Sydney University Press, 2018, 336pp., ISBN: 9781743325872, p/bk, AUS $40.00
With more than 3,000 published books and articles about the Bounty’s voyages and its various aftermaths, do we need another one? Professor Frost believes we do because many earlier accounts have been seriously flawed. Their authors have often failed to read documentary sources with sufficient care and have taken statements at face value, and they have often simply repeated the flawed accounts and conclusions of others. Few have understood the context of the conditions and expectations of British naval service in the late 18th century. Many previous writers have been storytellers not historians and have been led into errors or even the creation of new myths by misinterpretation, misunderstanding or over-simplification.
Frost has re-examined the primary sources, not accepting them at face value but questioning and comparing them to find a new consensus about what happened and why. In particular Bligh’s various accounts of the mutiny were carefully constructed with distortions and omissions designed to minimise his culpability and project an image of a naval hero triumphing over treachery. Frost believes that there has been “a far too easy acceptance of the accuracy of what Bligh wrote”. Also, the reminiscences of surviving mutineers on Pitcairn Island have over time been similarly sanitised and confused.

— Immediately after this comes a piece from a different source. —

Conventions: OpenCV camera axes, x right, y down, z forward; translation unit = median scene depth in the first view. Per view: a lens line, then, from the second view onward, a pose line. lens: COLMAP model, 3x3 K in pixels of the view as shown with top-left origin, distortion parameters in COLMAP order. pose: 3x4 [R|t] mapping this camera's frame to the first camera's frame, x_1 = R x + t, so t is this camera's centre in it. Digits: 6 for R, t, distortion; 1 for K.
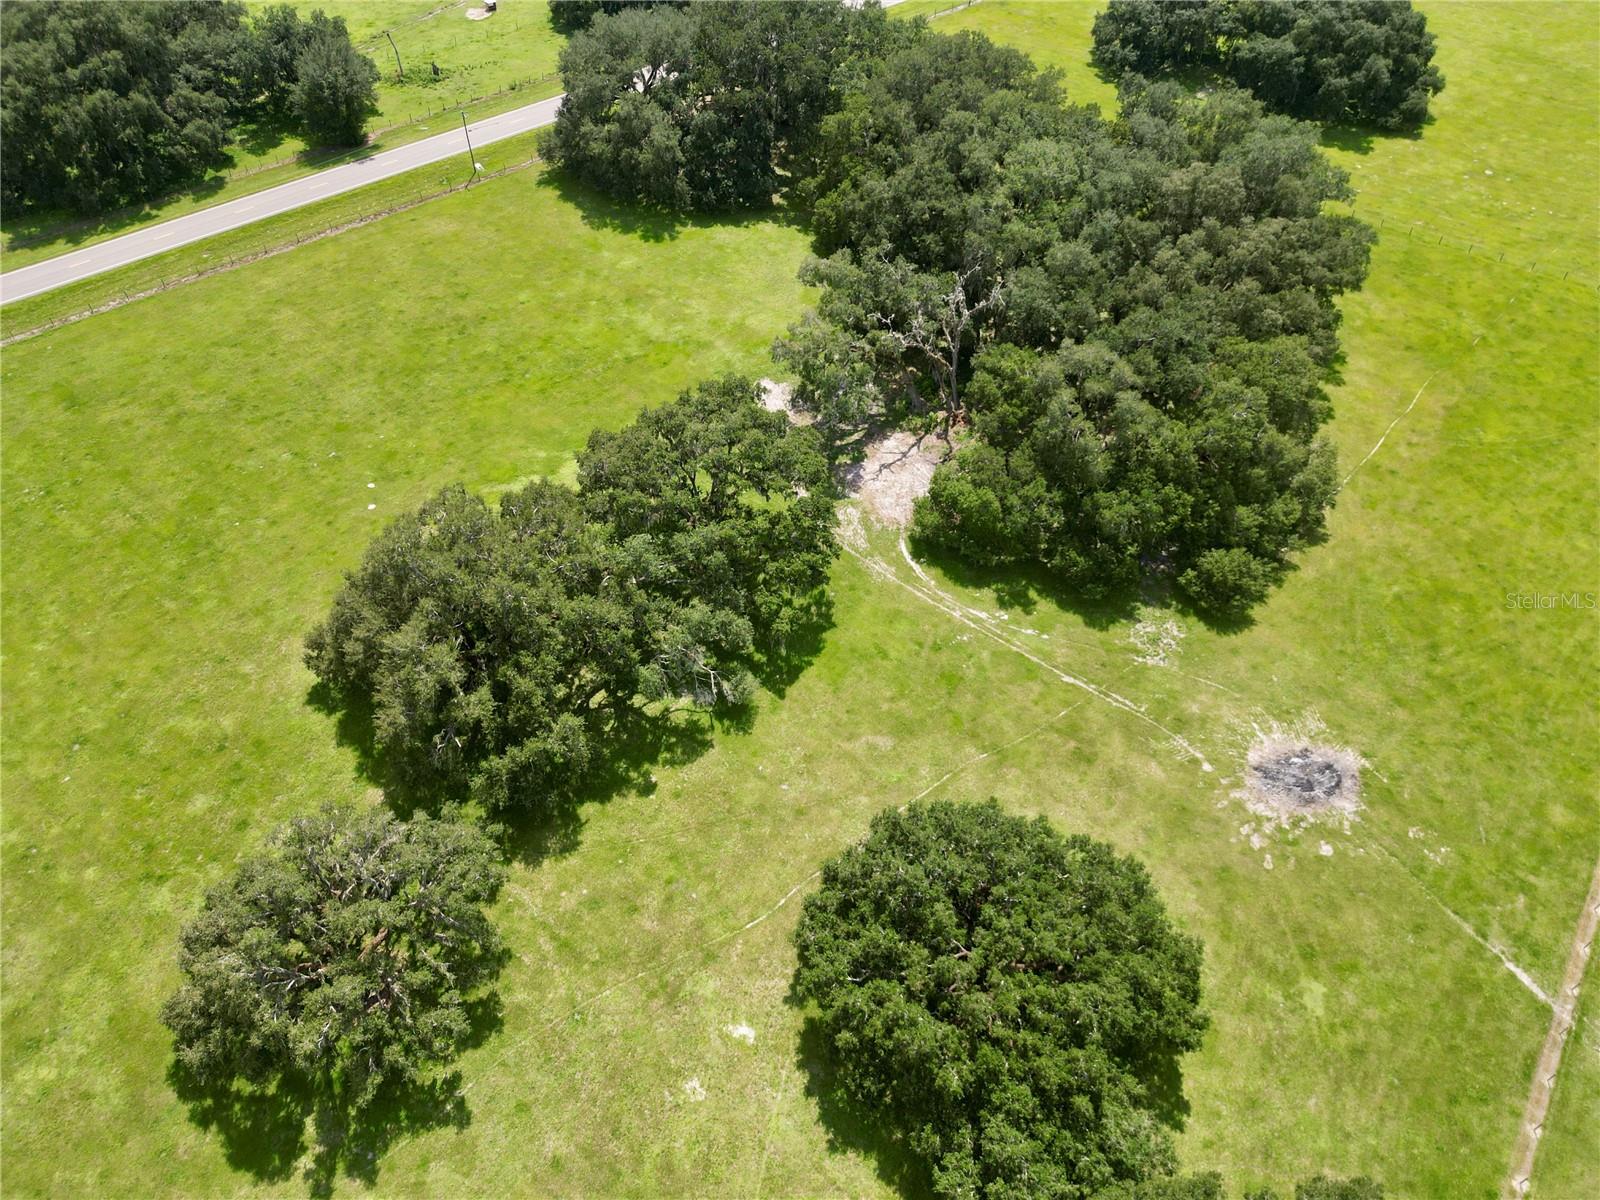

The two protagonists, Bligh and his mutinous deputy Christian, are cast as villain and hero, but which is which? Frost contrasts two opposing pairs of binary images: the competent commander and his treacherous deputy, and the tyrannical commander and the good-hearted deputy who broke under intolerable pressure. Bligh carefully promoted the former image, and modern re-tellings of the story tend to take this line, but he believes that the latter is more accurate.
The book goes beyond a revisionist analysis of the Bounty mutiny narratives. Frost also looks at the rise of British scientific exploration in the 17th and 18th centuries; the development of the exploration narrative as a literary genre based on explorers’ official logs and reports; and how history has been transmuted into mythic story in the cases of Cook, Bligh and Fletcher Christian.
By returning to the original sources and subjecting them to detailed and careful forensic analysis Frost sets a standard in research which future writers in this field should follow. It is unfortunate that the index to this otherwise exemplary book is quite inadequate to lead the reader to particular aspects of the voyage and its aftermaths, and through the many complex arguments the author makes about them.